The 9th Steering Committee of the International Monetary Fund’s ATI met on June 8, 2022. The meeting was chaired by Mr. Sheku Bangura, Deputy Minister of Finance 1 of the Republic of Sierra Leone. At the conclusion of the meeting, the Chairperson of the Steering Committee (SC), on behalf of the SC, issued the following statement:

“Members and observers commended ATI for its nimble reaction to the COVID-19 pandemic-related travel and mobility restrictions by adapting its delivery of capacity development to the virtual environment and acting up on the recommendations of the 6th SC Meeting (March 29, 2019) to scale up its operations and ramp up the engagement on new priorities such as gender, climate change, digitalization, macroeconomics of pandemics, and governance.

The SC endorsed ATI’s proposed FY23 work plan, which continues to (i) emphasize training on resilience-building areas needed to ensure Sub-Saharan African countries are well prepared to cope with large shocks, (ii) prioritize countries in fragile situations—including through a pilot medium-term strategy to better coordinate training and technical assistance delivered to a fragile country’s central bank—and (iii) focus on exploring synergies between training and technical assistance and integrating priorities arising from IMF surveillance and lending in the region.

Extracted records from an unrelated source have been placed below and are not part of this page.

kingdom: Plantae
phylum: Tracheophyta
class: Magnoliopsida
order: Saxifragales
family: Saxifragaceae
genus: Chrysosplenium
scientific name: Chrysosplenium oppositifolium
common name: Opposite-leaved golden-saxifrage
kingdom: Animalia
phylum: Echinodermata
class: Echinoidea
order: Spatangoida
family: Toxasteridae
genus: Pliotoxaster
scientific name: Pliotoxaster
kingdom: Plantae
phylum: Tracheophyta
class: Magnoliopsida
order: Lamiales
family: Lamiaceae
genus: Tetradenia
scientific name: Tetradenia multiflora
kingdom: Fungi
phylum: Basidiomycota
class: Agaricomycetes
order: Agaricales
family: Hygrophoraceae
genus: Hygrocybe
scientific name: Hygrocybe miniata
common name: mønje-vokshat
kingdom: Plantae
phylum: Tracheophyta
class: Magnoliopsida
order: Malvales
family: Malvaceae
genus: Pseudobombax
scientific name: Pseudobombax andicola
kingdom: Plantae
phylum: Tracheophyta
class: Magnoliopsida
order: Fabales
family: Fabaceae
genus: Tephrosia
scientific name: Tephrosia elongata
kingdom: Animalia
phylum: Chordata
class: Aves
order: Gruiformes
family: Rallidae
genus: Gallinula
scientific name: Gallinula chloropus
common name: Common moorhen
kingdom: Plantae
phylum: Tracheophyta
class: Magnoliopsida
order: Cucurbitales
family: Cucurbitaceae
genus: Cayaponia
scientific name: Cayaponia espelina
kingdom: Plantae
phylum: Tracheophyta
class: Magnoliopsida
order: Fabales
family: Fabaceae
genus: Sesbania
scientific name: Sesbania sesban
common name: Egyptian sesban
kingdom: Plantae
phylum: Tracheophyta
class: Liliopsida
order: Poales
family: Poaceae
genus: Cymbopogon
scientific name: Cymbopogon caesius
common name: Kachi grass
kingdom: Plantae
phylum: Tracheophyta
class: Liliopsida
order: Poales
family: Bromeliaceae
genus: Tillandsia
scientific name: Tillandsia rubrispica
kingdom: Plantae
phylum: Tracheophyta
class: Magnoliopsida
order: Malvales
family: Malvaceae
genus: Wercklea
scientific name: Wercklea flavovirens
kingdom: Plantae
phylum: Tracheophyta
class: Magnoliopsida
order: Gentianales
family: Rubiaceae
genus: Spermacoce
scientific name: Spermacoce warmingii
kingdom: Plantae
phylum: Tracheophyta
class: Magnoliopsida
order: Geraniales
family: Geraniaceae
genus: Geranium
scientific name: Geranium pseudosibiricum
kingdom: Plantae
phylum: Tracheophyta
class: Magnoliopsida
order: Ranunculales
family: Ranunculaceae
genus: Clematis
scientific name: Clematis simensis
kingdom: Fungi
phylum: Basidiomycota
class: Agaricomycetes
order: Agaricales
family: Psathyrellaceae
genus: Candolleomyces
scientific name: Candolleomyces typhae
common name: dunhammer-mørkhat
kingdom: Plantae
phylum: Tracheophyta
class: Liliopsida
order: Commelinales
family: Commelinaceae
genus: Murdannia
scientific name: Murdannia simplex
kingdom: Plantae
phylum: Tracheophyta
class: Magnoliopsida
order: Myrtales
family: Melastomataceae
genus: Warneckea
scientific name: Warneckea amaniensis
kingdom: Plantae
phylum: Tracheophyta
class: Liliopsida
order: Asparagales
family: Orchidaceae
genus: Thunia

The SC also approved the hiring of additional administrative resources to help the center sustain the scope of its operations while resuming in-person engagement and keeping administrative staff workload within acceptable boundaries.

The SC noted that unmet training demand remains high, despite ATI’s efforts to boost supply and encouraged ATI to continue making use of the virtual mode of delivery, recognizing that virtual engagement alone cannot replace in-person engagement, considering the associated decline in learning gains and participant satisfaction. To help the center reap the benefits of both in-person and virtual modes of engagement, the SC instructed ATI to introduce hybrid and blended modalities of CD delivery. The SC also encouraged ATI to leverage partnerships with other training and CD providers in the region to help meet the high demand for training.

The SC reviewed and endorsed the budget estimates for FY23, noticed the recent progress in fundraising, and urged member countries to contribute to the budget for Phase II and help close the funding gap. Going forward, the SC asked for a more detailed presentation of budget parameters to enhance accountability.”

The 9th Steering Committee Meeting was attended by 78 officials of 12 contributing member-countries and representatives of contributing partners, including the European Investment Bank, the People’s Bank of China, South African Reserve Bank and Germany’s Federal Ministry of Finance. Observers such as the West African Institute for Financial and Economic Management, European Union, the UK’s Foreign, Commonwealth & Development Office, West African Monetary Institute, Macroeconomic and Financial Management Institute of Eastern and Southern Africa and Regional Multidisciplinary Centre of Excellence also participated in the meeting.